Что такое хореографическое училище? Вы хоть раз были в хореографическом училище? Тогда о чем с вами разговаривать? Спасало звание народного лидера и незабвенный возраст. Сергей продолжал как на автопилоте: «Имя? Почему одна?» А вдруг стало жарко. И страшно сухо. Лишь бы голос не сорвался: «А почему я раньше не видел?» Красный бархат спинки фиолетовой тенью расплывчато очерчивал контур из белого платья. Платья? Нет, что-то совершенно не материальное. Ни блеска, ни плотности. Туман.
«Как имя»? — «Татьяна». Татьяна. Татиана… Имя, ну что в нем? Что в нем такого, что вдруг подчиняет тебе называемого вслух человека как щелчок закрывающегося замочка? Кто там? Да, Пушкин: «Что в имени тебе моем?» Что? Власть. Владение. Обладание. Это тайна, которую очень хорошо знали мудрецы древности и поэтому старались обходиться в беседах без взаимоименований, обращаясь только эпитетами, ценя чужую свободу и страшась необратимости всего свершаемого. Это тайна, которую заново потом открыли средневековые маги и обречено гибли, не в силах не пользоваться правом заклинать откликавшихся демонов. «Имя» — значит «имение», знать имя — «иметь». Это связь, тонкая, но прочная шелковая связь между «им» и «я». «Как имя?» — «Татьяна» — и она уже в твоей легкой-легкой золоченой клетке, смотрит чуть испуганно и согласно грустно. Имя. И от этого тихого щелчка она теперь никогда в твоем присутствии не сможет развернуть крылья и запеть беспечную песню. Но, она не сможет теперь и улететь. Нужно только очень точно произнести это, очень точно — только для нее одной: «Татьяна»!
— Петя. Мазель. Выручай. — Сергей взмокшими пальцами сжал в комок толстый синий свитер Пети.
— Ты чего? Съел?
— Съел. Как ты прав, Петя.
Тот не верил. Как Станиславский.
— Петя, что хочешь думай, кроме одного: я тебя не подставляю. Если ты не согласишься, то давай совсем выкинем дедушку. Но только я на сцену сегодня вообще не выйду.
— А чего ты съел?
— У ребят в мастерской. Консерва была старая, килька в томате.
— Да. Килька в томате, даже свежая, не для тебя, сына академической науки. После «стола-то заказов».
— Короче. Ты будешь работать один. Я на сцену не смогу: вдруг стошнит.
— Или пронесет?
— Вот-вот. Сам понимаешь.
Даже если Петя и не верил, то все равно он свои протесты отставлял на удобное время. На отсутствие свидетелей. Потому что он самый настоящий друг. Самый лучший друг. И как хотелось бы самому вести себя по отношению к нему также. Очень хотелось бы. Потому что Петя этого стоил.

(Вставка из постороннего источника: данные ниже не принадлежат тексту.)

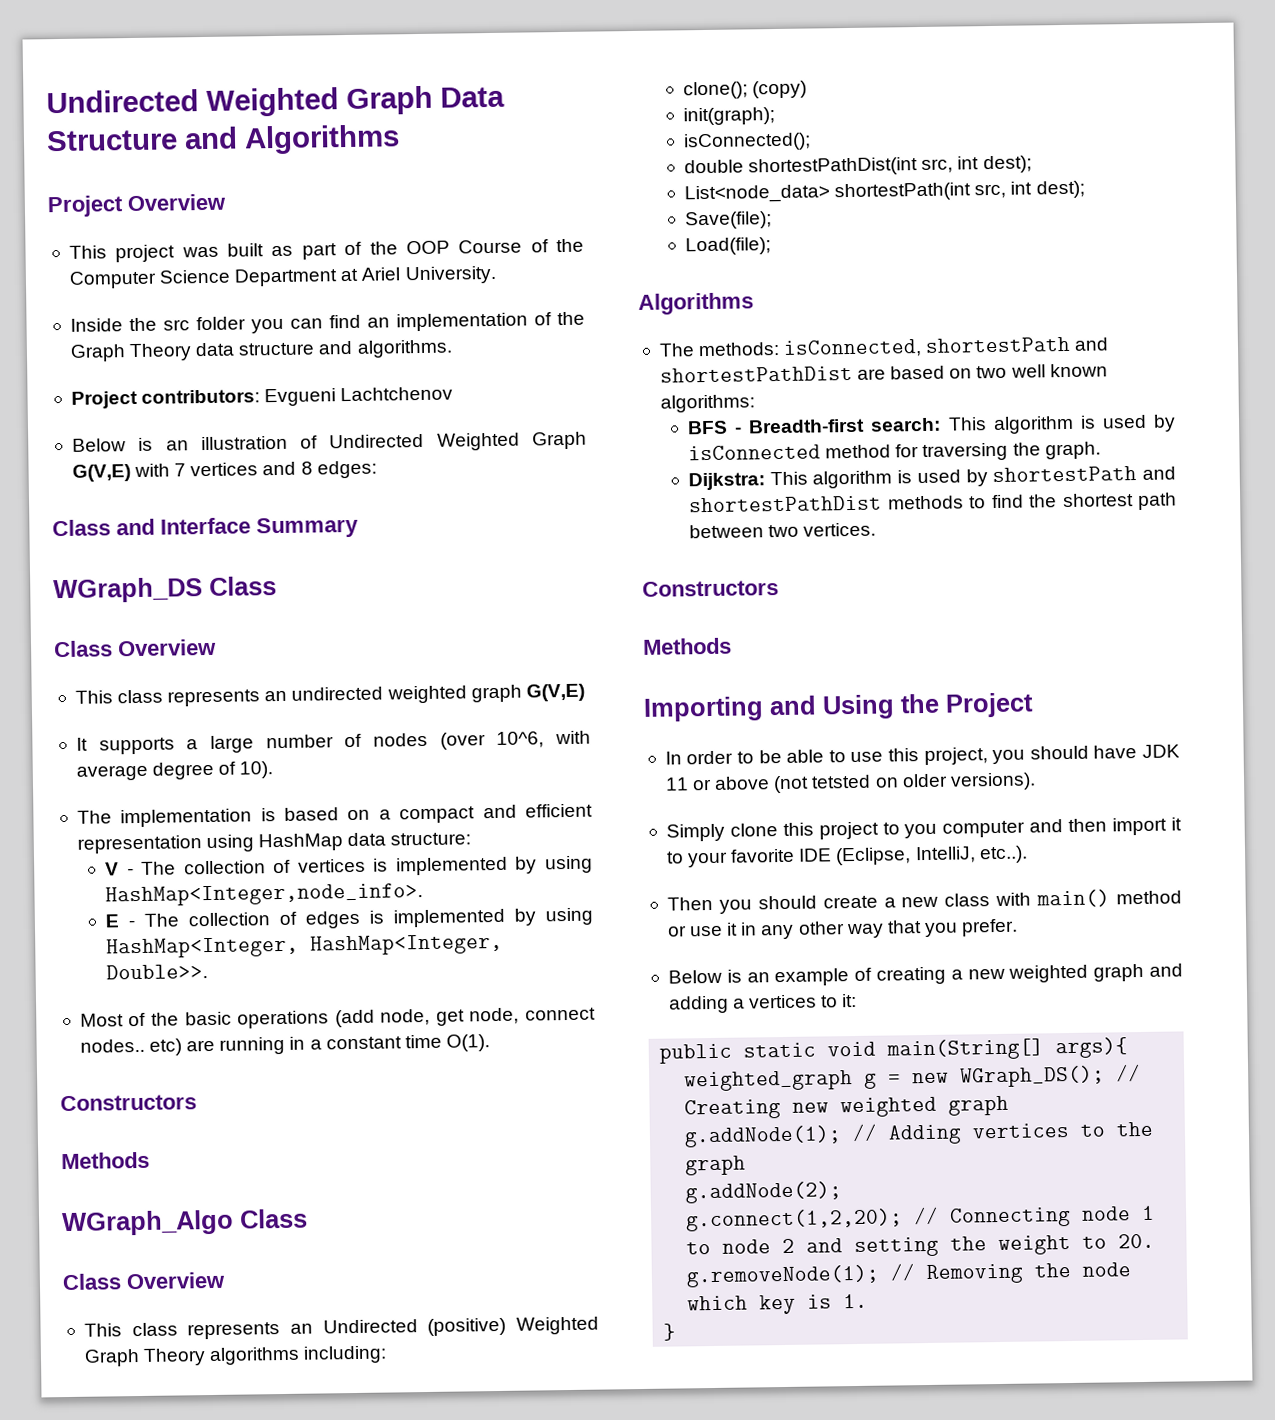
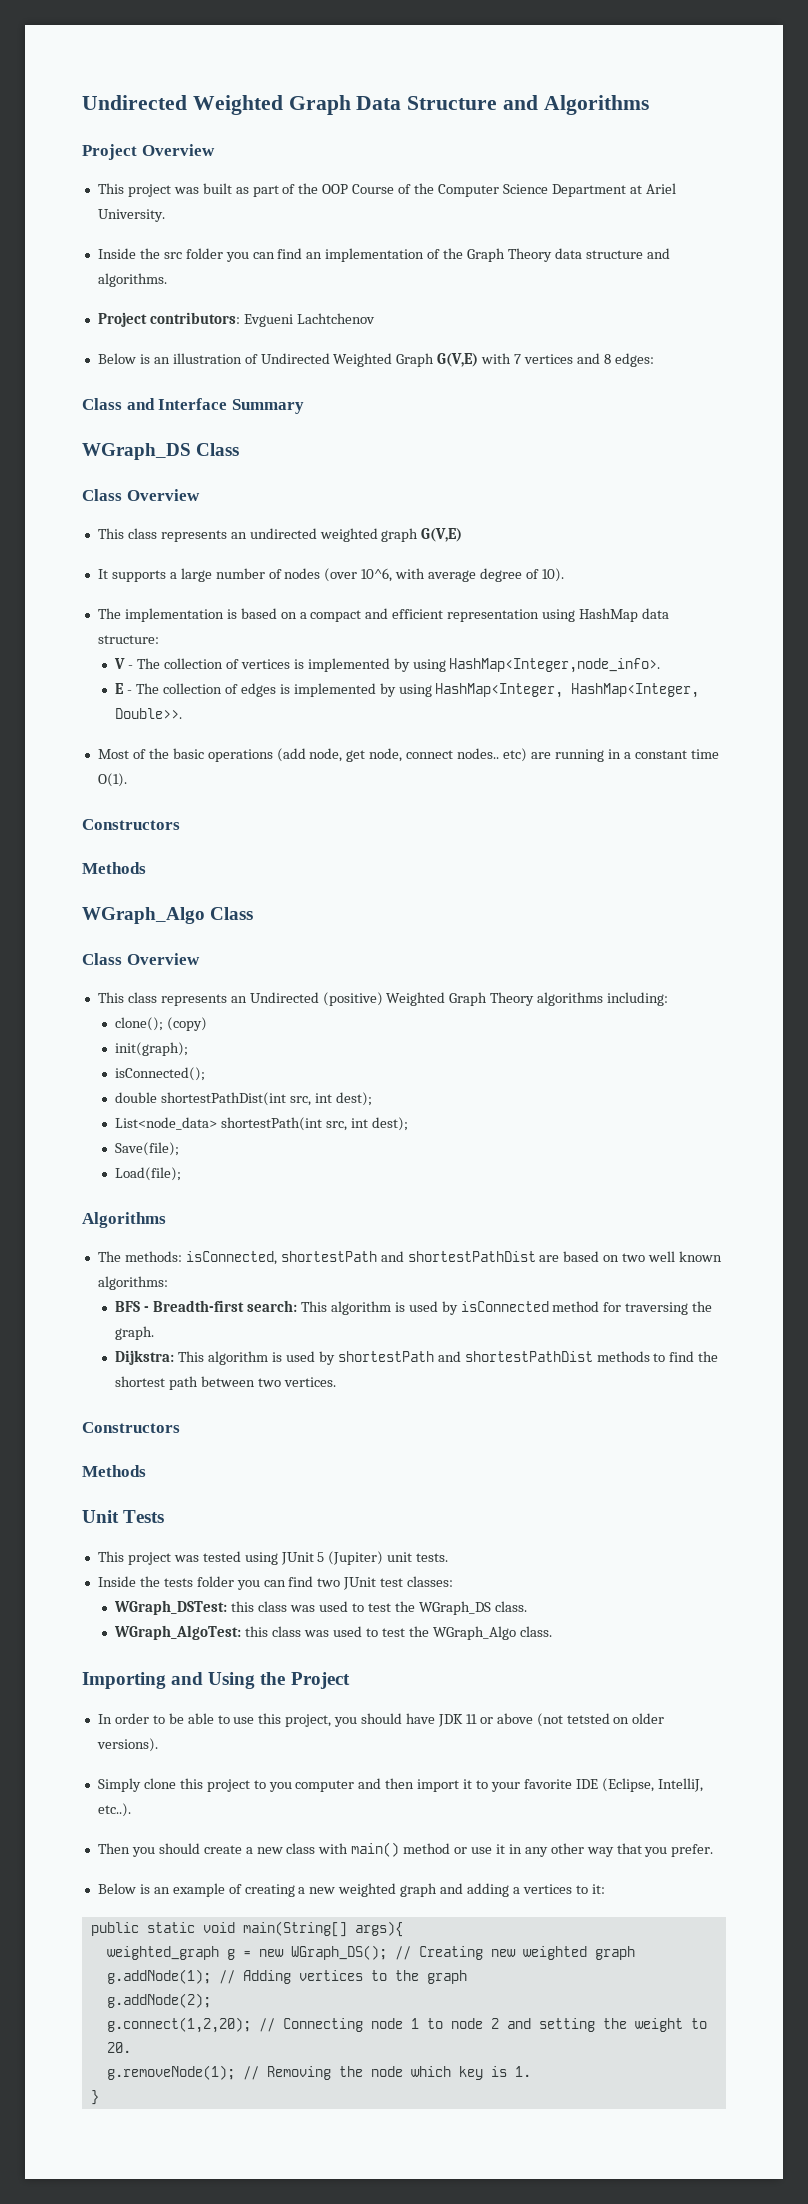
(732, 646) none -> [82,1510,165,1523] [97,1551,449,1565] [97,1576,454,1590] [114,1600,527,1615] [114,1625,552,1640] // Unit Tests // This project was tested using JUnit 5 (Jupiter) unit tests. // Inside the tests folder you can find two JUnit test classes: // WGraph_DSTest: this class was used to test the WGraph_DS class. // WGraph_AlgoTest: this class was used to test the WGraph_Algo class.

Балетные выступали одни из первых. С юмором у них было совсем туго. То есть, его вообще не виделось. Татьяна вместе с тремя другими девочками показали под бодренький рояль немую сценку, как они сначала обижают, а потом дружат с четырьмя парнями в рейтузах. Под жиденькие аплодисменты им на смену высыпал эстрадный театр миниатюр, и к отсутствию юмора добавилось отсутствие вкуса. Нет, где-нибудь в Кыштовском районе в колхозе «Красный гусепас» все было бы к месту. Про жадного и глупого завскладом и хитрого и красивого художника. Но не на своих же показывать эту чушь! Вот тут-то и появилась на сцене первая заблудившаяся уборщица с ведром. Увидав артистов, она от неожиданности замерла, ослеплено из-под фонарей всмотрелась в зал и, охнув, косолапо убежала. Слышно было, как за кулисой сдавленно завизжал Миша Подтапыч, кого-то выгоняя на … фиг и навсегда. Ничего, посмотрим дальше: таких уборщиц для него было заготовлено еще шесть.